Smash! by Ian Winwood

Smash! by Ian Winwood

Author:Ian Winwood
Language: eng
Format: epub
Publisher: Da Capo Press
Published: 2018-11-19T16:00:00+00:00


A curious aspect of overwhelming success is that its recipients are sometimes the last to notice it. For bands, the slow process of receiving royalty payments means that it takes time to recognize the wealth created by their name. In terms of insulation, few bubbles are quite as bombproof as the one provided by being on tour. This was particularly true in the days before mobile phones and instant online communication. In 1994, the majority of people wishing to contact a band would do so by writing a letter to a fan club or a record company. As people across continents began to hum the band’s songs, Green Day themselves were at first cocooned from the speed at which their world was changing.

In the summer of 1994, Rob Cavallo met the band at an airport on the American East Coast. Dookie had not yet slipped its leash, but it was obvious to the producer that the record was on its way to being sold in enormous quantities. The band had been in Europe, and then on tour in the United States and Canada. They had been appearing in clubs and playing daytime slots at festivals that had been booked for them months before. The producer sat with the three musicians in his rental car and observed “that while they kind of knew [what was happening] they didn’t really know.” He laid out the events that were unfolding in bald terms.

“I said, ‘Okay, guys, I just want you to know that we did it,’” he says. “‘You guys are a big band. You guys are stars now.’ And when I told them this, their eyeballs were popping out of their fucking heads. But they were cool about it, too. They were, like, ‘Really?’ They weren’t sure how to take it. They were being very humble and kind of circumspect about the whole thing. ‘What do you mean? Are you sure?’ I’m, like, ‘You guys have fucking made it. You have solidified your place in the rock world already and we’re estimating that you’re going to sell at least five million records.’ It was crazy. Anyway, finally they hooped and hollered a little bit, but really they were very cool about it all. They were, like, ‘Cool, we made it.’ And then we went out and had hotdogs or something.”

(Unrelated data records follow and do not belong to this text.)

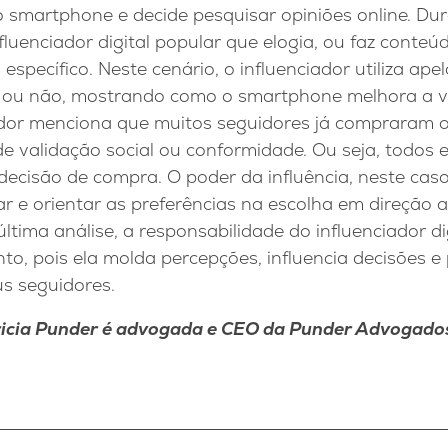
smartphone e decide pesquisar opiniões online. Dur
luenciador digital popular que elogia, ou faz conteú
specífico. Neste cenário, o influenciador utiliza ape
ou não, mostrando como o smartphone melhora a vi
ador menciona que muitos seguidores já compraram
e validação social ou conformidade. Ou seja, todos 
decisão de compra. O poder da influência, neste cas
r e orientar as preferências na escolha em direção
tima análise, a responsabilidade do influenciador di
to, pois ela molda percepções, influencia decisões e
us seguidores.
ricia Punder é advogada e CEO da Punder Advogado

Green Day were about to lay claim to the always fleeting title of the “biggest band in the world.” Despite this, their sense of understatement was so convincing that even in the face of an all-conquering album, the group were able to maintain the sense that in ways that mattered they were still the underdogs. A little over two years earlier the heavyweight music press had gone into spasms hurling both praise and abuse at representatives of the “alternative generation.” Inevitably, Nirvana were heralded, while others, most notably Pearl Jam—and how ludicrous that now seems—were lambasted. But by 1994, the press appeared to lack the energy to do much more than fondly ruffle Green Day’s hair.